Лусо, еще в самом начале разговора ушедший посмотреть, как накрывался стол, и поторопить официанта, был теперь в прихожей и принимал последних запоздалых гостей, которые шумно поздравляли его. Мария Павловна, наклонясь к пожилой даме, отвечала ей на какие-то совершенно далекие от политики и приезда де Голля в Москву вопросы, а к Наташе, как только она осталась одна, сейчас же подсел тот самый с низко подбритыми висками молодой человек, который с самого начала вечера взглядами счастливо волновал и смущал ее.
Это был племянник Лусо, журналист и начинающий писатель Геннадий Тимонин. Он готовился к поездке в Пензу, чтобы освещать, как он говорил, сенокос, и накануне отъезда был теперь на дядиных торжествах. Лусо любил племянника и считал его перспективным молодым человеком; точно так же думали и говорили о Тимонине и в разных журналистских и литературных кругах. Среди коллег-журналистов Тимонин распространял о себе мнение, будто заниматься как следует газетными репортажами мешают ему писательские дела, а среди литераторов — будто его заедает газета, и это в его устах звучало так убедительно, что и в той и в другой среде относились к нему с пониманием и сочувствовали ему. От него ждали, что он напишет что-то основательное; но он держался среди друзей так, будто это основательное было уже создано им, и он уже будто начинал уставать от славы, отягчавшей его. «То, что вы знаете обо мне, это только десятая доля того, что я могу» — было постоянно на его улыбающемся лице. Он родился в Москве и жил в Москве, но все, что писал, — все было о деревне, о чем писало и говорило теперь большинство литераторов и о чем модно было писать и говорить. На трудностях (еще в недавнем прошлом) деревенской жизни можно было быстрее и легче всего, как это думал Тимонин, нажить писательский капитал; жизнь колхозников вызывала сострадание, но жизнь городских людей (то есть та жизнь, какою жил сам Тимонин и какая была более известна ему) была иной и не могла вызвать тех же чувств у читателей, а потому и немодно было и неинтересно писать о ней.
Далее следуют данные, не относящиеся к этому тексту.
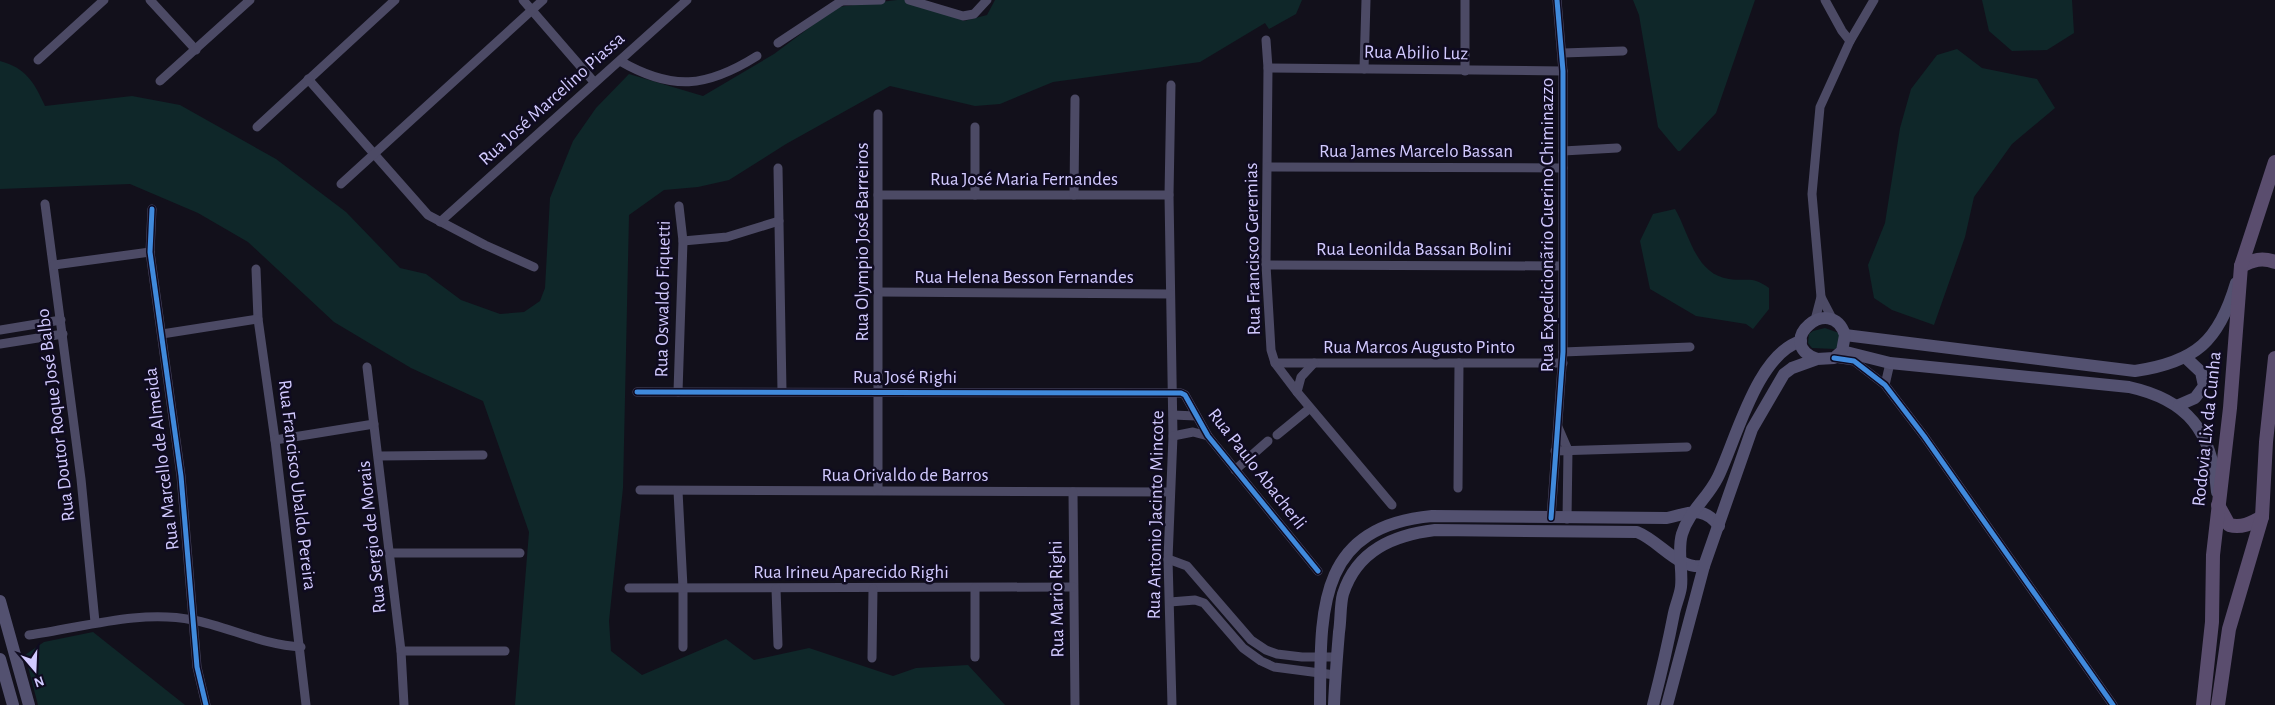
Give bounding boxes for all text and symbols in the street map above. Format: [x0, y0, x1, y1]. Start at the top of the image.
street label: Rua José Marcelino Piassa [476, 29, 629, 169]
street label: Rua Abilio Luz [1364, 43, 1468, 63]
street label: Rua Expedicionãrio Guerino Chiminazzo [1538, 78, 1557, 372]
street label: Rua Olympio José Barreiros [853, 142, 872, 342]
street label: Rua James Marcelo Bassan [1319, 142, 1513, 161]
street label: Rua Francisco Geremias [1242, 163, 1264, 335]
street label: Rua José Maria Fernandes [930, 170, 1118, 189]
street label: Rua Oswaldo Fiquetti [652, 220, 674, 378]
street label: Rua Leonilda Bassan Bolini [1316, 240, 1512, 259]
street label: Rua Helena Besson Fernandes [914, 268, 1134, 287]
street label: Rua Doutor Roque José Balbo [34, 308, 78, 522]
street label: Rua Marcos Augusto Pinto [1323, 338, 1515, 357]
street label: Rodovia Lix da Cunha [2189, 350, 2225, 508]
street label: Rua Marcello de Almeida [141, 366, 183, 551]
street label: Rua José Righi [853, 368, 957, 387]
street label: Rua Francisco Ubaldo Pereira [275, 379, 319, 592]
street label: Rua Paulo Abacherli [1204, 405, 1310, 533]
street label: Rua Antonio Jacinto Mincote [1145, 410, 1167, 620]
street label: Rua Sergio de Morais [355, 460, 389, 614]
street label: Rua Orivaldo de Barros [821, 466, 989, 485]
street label: Rua Mario Righi [1046, 540, 1068, 658]
street label: Rua Irineu Aparecido Righi [753, 563, 949, 582]
north arrow [10, 645, 60, 695]
text: N [32, 673, 46, 690]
Но, выставляя деревню как образец нравственной и духовной чистоты, сам Тимонин, однако, продолжал жить той своей привычной городской жизнью, которая, если судить по его высказываниям, была дурной, извращенной и несвойственной естеству человека, но если судить по его всегдашнему веселому настроению — была интересной, наполненной и нравилась ему.
Среди гостей, толпившихся в просторном дядином кабинете, Тимонин выглядел самым молодым. Он был, как и большинство мужчин, в нейлоновой рубашке, темном костюме и в своих серебряных с камнями запонках, которые, как глазки, проглядывали в белых и жестких манжетах его рубашки; но запонки эти ни на кого не производили того впечатления, какое они производили обычно, когда Тимонин появлялся среди косарей-механизаторов на лугу или среди трактористов в поле (или в той же дорогомилинской гостиной, где завсегдатаи относились к нему не просто как к москвичу, но как к представителю мыслящей московской интеллигенции); здесь, у дяди, среди общего блеска рубашек, запонок, перстней, костюмов и лиц Тимонин выделялся только молодостью своего лица, на котором, кроме беззаботности, счастья и преуспевания, ничего другого нельзя было прочитать. С этим веселым и беззаботным видом и с одною только как будто целью — поговорить с красивой молодой женщиной, занимавшей его воображение, он и подсел сейчас к Наташе, с удовлетворенностью заметив то счастливое беспокойство, какое было на ее лице.